*** Block opens ***
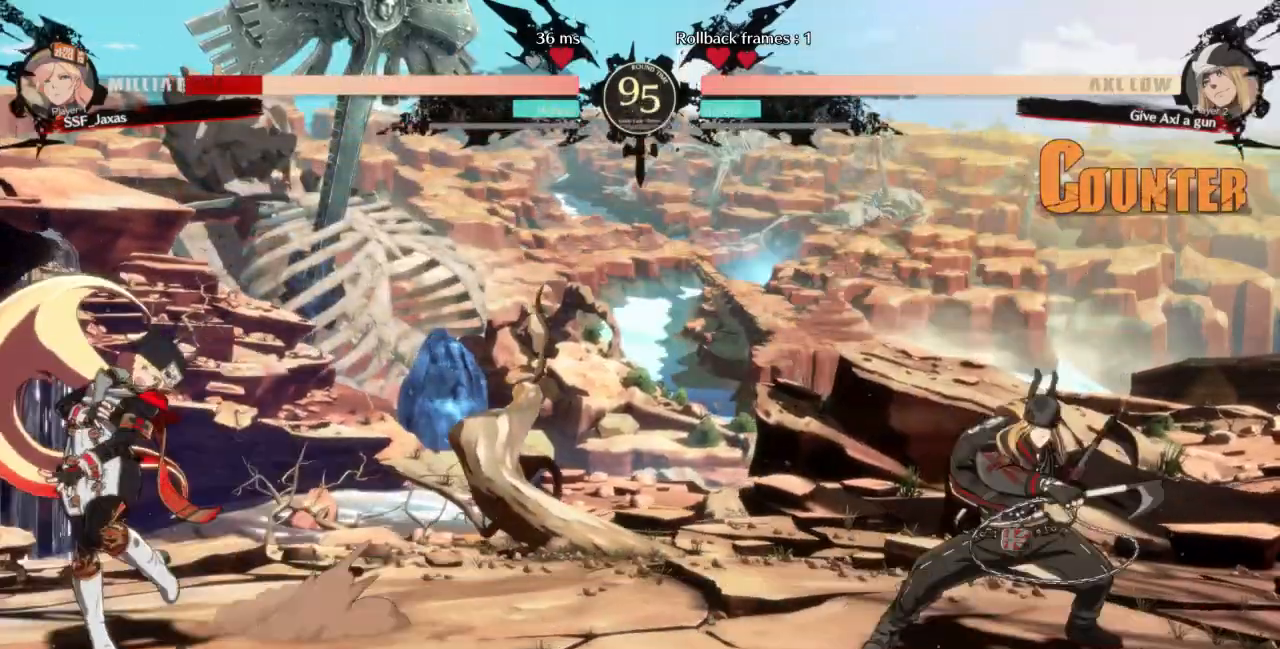
{"buttons": ["DPAD_RIGHT"]}
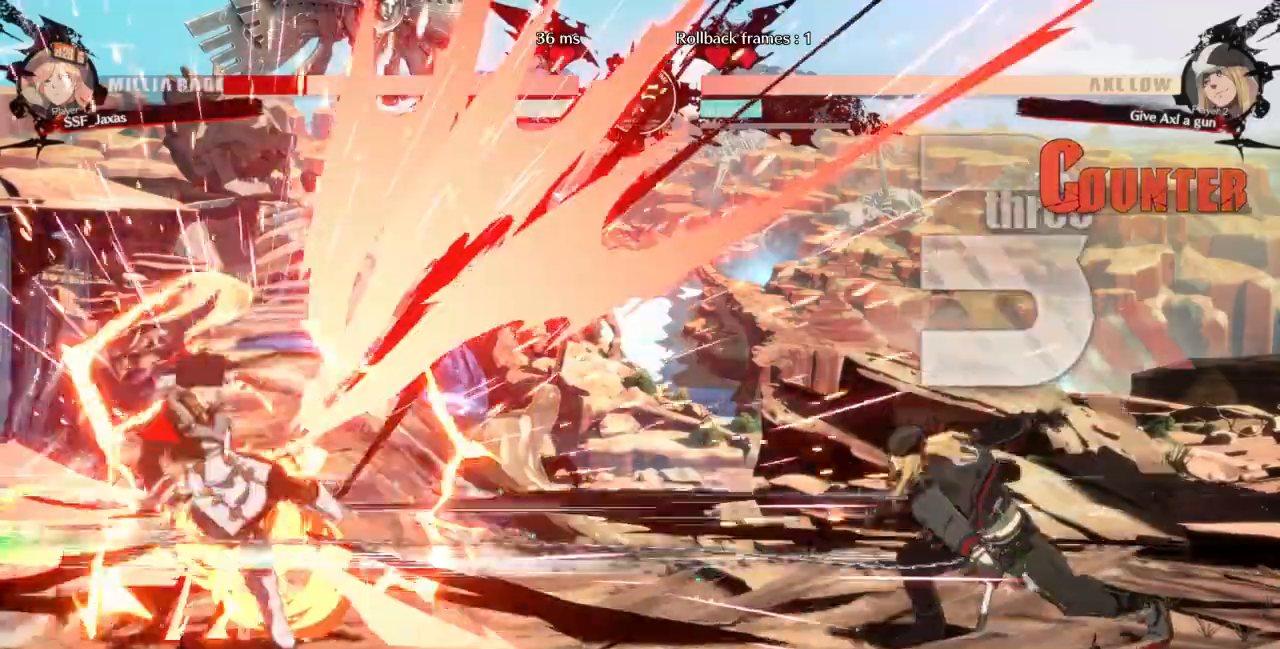
{"buttons": ["SQUARE", "TRIANGLE", "DPAD_LEFT"], "events": [[200, "DPAD_LEFT", "down"], [200, "DPAD_RIGHT", "up"], [233, "DPAD_DOWN", "down"], [333, "SQUARE", "down"], [333, "TRIANGLE", "down"], [367, "DPAD_DOWN", "up"]]}
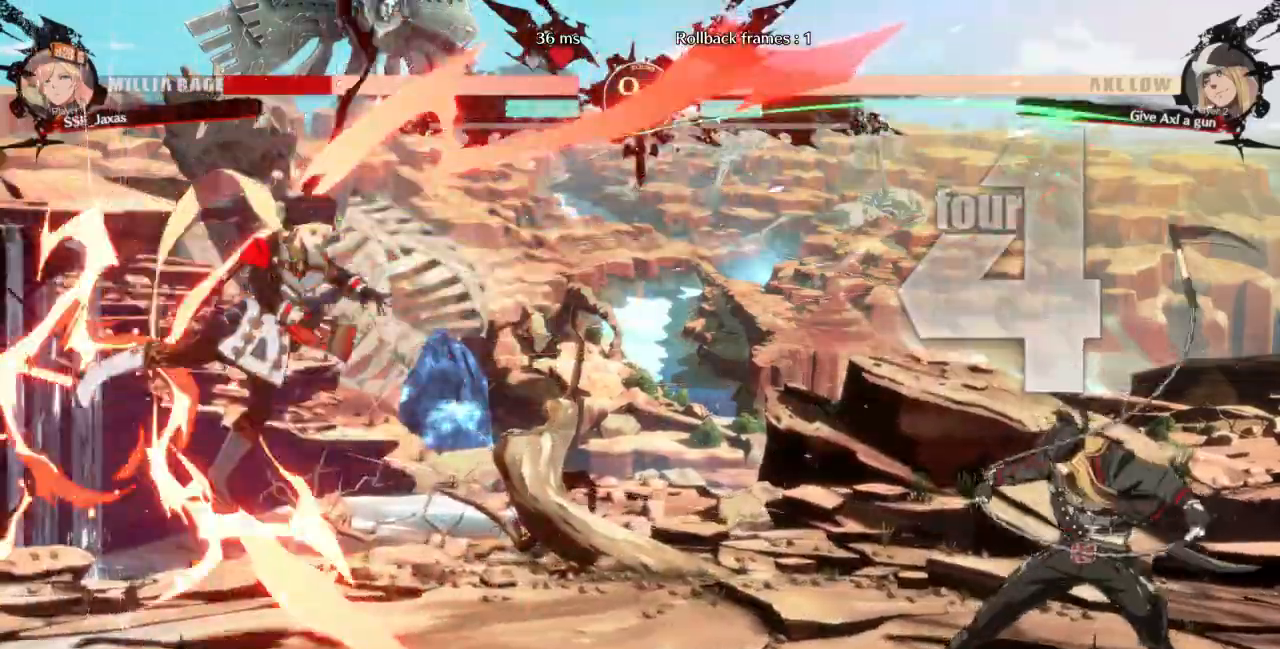
{"buttons": ["DPAD_DOWN", "DPAD_LEFT"], "events": [[333, "DPAD_DOWN", "down"], [333, "SQUARE", "up"], [333, "TRIANGLE", "up"]]}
*** Block closes ***
TASK OBJECTIVE:
Without including any picture, set down every line above exactly as it stands.

ANSWER:
{"buttons": ["DPAD_RIGHT"]}
{"buttons": ["SQUARE", "TRIANGLE", "DPAD_LEFT"], "events": [[200, "DPAD_LEFT", "down"], [200, "DPAD_RIGHT", "up"], [233, "DPAD_DOWN", "down"], [333, "SQUARE", "down"], [333, "TRIANGLE", "down"], [367, "DPAD_DOWN", "up"]]}
{"buttons": ["DPAD_DOWN", "DPAD_LEFT"], "events": [[333, "DPAD_DOWN", "down"], [333, "SQUARE", "up"], [333, "TRIANGLE", "up"]]}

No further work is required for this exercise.